How many lines of the data below contain the word "independent"? Case counts, and the reply should be the number alone.
[[ Dataset entries open ]]
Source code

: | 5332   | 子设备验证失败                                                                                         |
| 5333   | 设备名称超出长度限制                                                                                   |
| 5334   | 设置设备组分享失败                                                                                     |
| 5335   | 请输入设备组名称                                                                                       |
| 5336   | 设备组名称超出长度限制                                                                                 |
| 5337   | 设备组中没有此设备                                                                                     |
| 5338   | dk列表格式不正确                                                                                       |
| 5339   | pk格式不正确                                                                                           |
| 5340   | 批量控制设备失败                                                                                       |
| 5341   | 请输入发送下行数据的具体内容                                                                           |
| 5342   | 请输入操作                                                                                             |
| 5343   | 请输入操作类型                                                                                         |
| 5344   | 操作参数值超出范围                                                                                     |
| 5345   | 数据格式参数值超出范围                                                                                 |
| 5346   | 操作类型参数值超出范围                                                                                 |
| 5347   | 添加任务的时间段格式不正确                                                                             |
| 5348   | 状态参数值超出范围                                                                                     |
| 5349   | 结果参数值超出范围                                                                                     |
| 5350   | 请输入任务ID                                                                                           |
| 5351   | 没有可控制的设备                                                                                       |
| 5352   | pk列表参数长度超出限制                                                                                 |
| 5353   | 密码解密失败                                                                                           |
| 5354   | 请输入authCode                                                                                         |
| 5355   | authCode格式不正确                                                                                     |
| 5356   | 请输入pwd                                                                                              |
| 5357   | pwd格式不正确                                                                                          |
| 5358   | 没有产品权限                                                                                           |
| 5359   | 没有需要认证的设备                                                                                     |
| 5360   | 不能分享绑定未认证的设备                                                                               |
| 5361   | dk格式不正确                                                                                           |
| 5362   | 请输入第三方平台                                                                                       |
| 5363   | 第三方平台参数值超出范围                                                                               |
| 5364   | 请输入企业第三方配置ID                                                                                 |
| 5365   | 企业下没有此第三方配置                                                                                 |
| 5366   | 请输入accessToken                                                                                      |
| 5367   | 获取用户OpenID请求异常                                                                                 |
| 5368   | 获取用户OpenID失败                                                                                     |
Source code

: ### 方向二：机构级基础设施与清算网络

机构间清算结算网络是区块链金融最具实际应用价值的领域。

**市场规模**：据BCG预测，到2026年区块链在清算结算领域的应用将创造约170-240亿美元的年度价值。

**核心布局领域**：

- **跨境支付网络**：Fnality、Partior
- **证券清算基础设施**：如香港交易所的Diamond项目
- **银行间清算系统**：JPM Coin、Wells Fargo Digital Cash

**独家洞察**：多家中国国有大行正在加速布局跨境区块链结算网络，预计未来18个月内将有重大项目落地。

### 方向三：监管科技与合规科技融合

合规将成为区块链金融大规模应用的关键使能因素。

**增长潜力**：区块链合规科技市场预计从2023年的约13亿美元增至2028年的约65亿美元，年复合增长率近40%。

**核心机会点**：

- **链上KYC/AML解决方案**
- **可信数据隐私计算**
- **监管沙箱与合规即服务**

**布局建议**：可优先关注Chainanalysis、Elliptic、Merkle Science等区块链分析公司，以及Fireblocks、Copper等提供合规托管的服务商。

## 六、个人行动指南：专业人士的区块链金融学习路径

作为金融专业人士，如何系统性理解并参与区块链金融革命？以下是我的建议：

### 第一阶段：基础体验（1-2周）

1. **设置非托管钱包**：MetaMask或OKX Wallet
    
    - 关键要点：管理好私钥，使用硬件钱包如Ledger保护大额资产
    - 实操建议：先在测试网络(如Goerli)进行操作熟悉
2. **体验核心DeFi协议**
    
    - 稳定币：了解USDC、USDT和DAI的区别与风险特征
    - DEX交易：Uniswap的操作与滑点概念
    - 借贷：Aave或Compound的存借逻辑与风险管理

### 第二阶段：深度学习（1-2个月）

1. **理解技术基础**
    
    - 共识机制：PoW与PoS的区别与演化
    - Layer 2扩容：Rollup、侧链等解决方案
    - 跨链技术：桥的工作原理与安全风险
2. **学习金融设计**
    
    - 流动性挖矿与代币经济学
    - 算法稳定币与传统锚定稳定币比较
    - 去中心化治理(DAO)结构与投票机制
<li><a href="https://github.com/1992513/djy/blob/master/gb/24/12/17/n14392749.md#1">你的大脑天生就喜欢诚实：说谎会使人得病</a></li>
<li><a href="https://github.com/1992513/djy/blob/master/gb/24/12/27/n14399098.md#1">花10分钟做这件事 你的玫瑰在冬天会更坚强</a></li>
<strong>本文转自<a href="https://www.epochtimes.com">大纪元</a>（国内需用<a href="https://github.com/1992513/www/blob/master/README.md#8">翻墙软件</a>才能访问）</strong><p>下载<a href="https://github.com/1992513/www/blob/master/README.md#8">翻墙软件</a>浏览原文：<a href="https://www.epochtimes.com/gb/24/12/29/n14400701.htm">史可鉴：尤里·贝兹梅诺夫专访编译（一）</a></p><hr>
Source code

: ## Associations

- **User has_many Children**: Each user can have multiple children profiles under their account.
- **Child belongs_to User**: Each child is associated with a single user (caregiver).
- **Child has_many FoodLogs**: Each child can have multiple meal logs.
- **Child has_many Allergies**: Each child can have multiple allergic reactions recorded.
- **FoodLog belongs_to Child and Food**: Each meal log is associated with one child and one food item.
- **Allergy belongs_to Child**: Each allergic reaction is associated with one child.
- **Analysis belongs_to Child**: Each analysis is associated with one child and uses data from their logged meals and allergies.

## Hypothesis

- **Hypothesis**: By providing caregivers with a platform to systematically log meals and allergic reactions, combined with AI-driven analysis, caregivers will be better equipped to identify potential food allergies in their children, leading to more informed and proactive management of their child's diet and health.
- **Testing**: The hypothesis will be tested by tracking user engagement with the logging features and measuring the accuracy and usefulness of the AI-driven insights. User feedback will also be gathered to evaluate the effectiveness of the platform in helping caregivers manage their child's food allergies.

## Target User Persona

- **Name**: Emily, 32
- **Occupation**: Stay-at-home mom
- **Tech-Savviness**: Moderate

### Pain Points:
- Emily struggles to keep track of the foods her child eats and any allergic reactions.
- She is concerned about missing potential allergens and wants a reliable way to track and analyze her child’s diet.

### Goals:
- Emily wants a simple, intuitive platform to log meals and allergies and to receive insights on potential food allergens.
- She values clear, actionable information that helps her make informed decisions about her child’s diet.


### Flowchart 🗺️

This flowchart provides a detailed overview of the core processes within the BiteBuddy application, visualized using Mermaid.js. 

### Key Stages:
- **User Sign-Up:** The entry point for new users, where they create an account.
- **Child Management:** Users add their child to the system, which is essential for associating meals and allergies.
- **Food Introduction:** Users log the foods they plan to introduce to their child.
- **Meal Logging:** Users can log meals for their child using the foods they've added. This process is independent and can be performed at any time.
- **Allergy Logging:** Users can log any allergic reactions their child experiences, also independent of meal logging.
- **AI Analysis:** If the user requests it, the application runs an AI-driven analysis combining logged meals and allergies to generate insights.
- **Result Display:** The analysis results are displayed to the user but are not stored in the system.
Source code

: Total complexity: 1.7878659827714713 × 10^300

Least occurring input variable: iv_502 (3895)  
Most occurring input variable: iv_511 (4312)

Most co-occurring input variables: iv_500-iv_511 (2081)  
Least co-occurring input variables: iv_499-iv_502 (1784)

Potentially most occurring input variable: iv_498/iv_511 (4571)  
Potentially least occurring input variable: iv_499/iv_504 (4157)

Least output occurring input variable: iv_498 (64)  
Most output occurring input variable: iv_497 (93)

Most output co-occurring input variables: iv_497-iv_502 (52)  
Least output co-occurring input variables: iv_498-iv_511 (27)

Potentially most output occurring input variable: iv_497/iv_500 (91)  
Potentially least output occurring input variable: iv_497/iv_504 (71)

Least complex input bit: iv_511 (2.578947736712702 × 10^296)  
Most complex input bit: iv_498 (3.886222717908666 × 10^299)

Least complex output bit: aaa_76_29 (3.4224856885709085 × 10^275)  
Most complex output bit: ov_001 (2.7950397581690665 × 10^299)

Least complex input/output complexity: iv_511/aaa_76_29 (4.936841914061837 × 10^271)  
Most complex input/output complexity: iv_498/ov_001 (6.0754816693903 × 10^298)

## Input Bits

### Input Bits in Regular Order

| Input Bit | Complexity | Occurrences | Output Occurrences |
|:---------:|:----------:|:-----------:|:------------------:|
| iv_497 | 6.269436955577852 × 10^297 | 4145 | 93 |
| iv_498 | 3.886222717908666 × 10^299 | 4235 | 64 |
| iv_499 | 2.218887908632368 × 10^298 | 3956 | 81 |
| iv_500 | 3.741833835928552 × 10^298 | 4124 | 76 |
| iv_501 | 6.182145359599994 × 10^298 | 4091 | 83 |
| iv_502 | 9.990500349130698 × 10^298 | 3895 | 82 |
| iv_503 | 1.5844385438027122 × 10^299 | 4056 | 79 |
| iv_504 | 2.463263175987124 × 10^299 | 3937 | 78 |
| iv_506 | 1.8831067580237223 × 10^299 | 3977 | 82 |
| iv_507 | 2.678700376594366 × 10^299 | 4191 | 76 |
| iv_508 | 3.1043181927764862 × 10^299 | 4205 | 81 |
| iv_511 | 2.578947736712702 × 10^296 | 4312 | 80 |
[[ Dataset entries closed ]]
▸ Your response
2